-- PROVIDED PASSAGE --
For example: I'd love to see Bloc Québécois win the day and secede! Because then Canada could very well shatter from economic instability and the best option for most of it would be to submit for American statehood! We could assimilate the 25 million or so of you remaining pretty easily. That's what's best for me because my bottom-line goes up and it's the only issue in Canada I really know/care about/think impacts me! :p It's ridiculous to think that way.

Europeans tend to be particularly awful at this and they don't even make sense when they're doing it (most of them support Obama), which is hilarious because an interventionist President like Bush was pretty much the best thing they could hope for (ie: America spends all the money "fixing" all the problems, loses all the people, prestige, etc., does poorly at PR letting them exercise independence by rallying anti-American sentiment, so on) and a Democrat is the kind of candidate most likely to tell them to go stuff themselves when a real problem does come up.

-- EXCERPTED DATA --

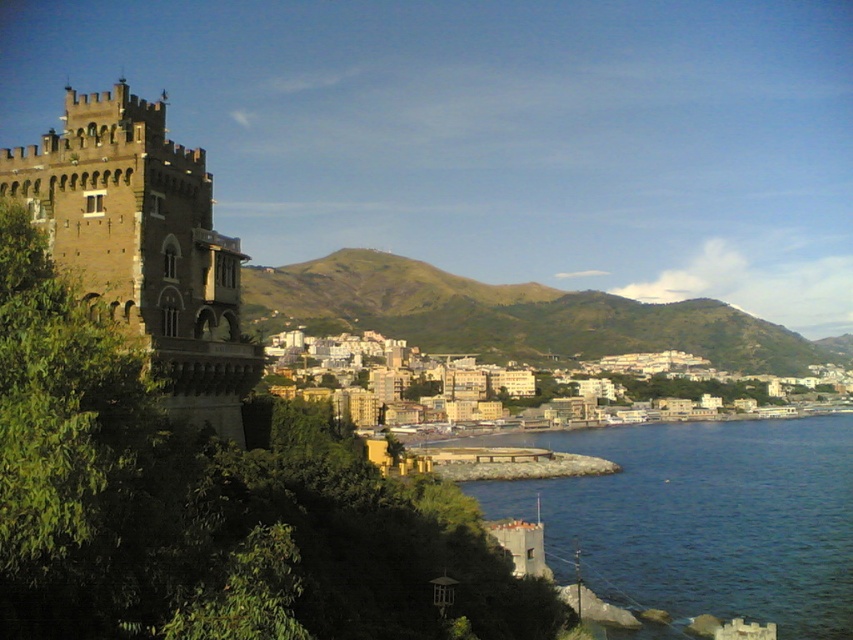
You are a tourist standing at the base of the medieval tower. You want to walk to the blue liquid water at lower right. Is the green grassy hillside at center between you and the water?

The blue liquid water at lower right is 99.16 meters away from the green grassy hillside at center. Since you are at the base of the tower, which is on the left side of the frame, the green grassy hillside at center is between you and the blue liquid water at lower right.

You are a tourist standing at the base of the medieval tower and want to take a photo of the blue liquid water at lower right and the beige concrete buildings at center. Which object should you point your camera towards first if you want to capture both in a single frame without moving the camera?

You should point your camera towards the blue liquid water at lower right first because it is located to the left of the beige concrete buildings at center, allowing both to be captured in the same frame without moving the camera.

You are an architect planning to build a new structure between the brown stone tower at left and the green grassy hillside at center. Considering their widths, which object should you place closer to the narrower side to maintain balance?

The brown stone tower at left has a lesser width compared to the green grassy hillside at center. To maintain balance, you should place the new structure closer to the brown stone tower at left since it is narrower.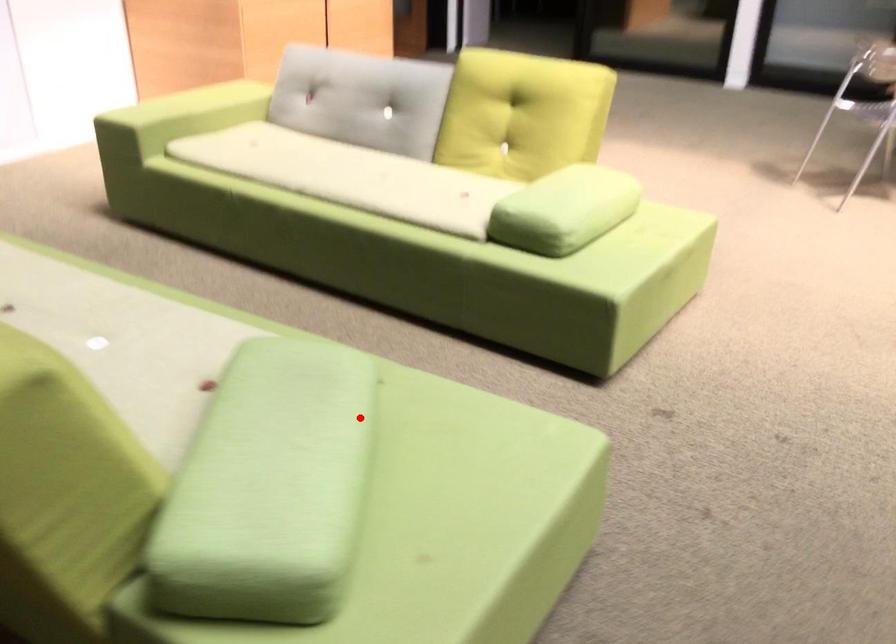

==

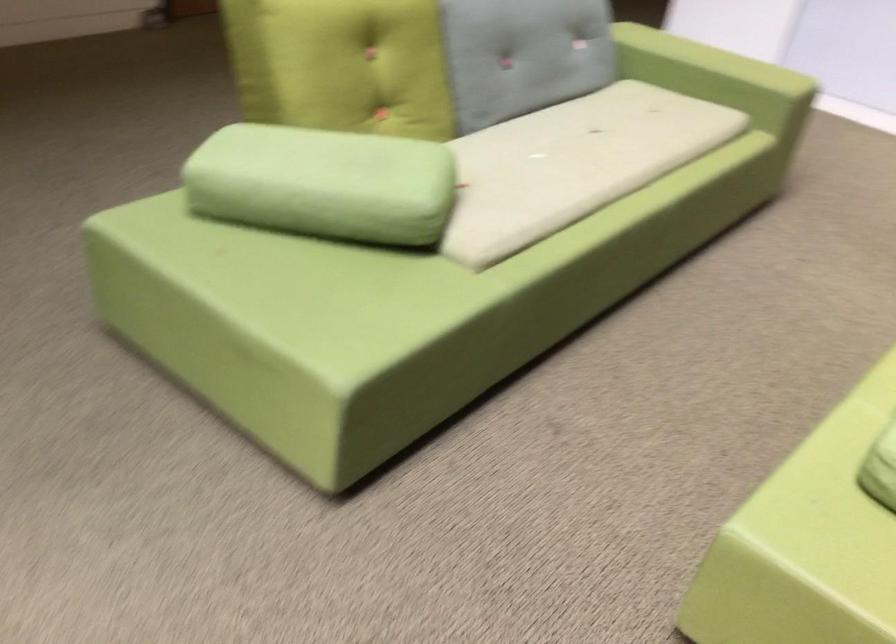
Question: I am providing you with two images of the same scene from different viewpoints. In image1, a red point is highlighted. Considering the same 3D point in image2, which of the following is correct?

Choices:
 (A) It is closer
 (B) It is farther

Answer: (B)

-- WHAT TO DO --
Please answer from the passage: how many people does the writer say could be assimilated pretty easily? The rows are separate material from the passage.

-- RESPONSE --
The 25 million or so remaining.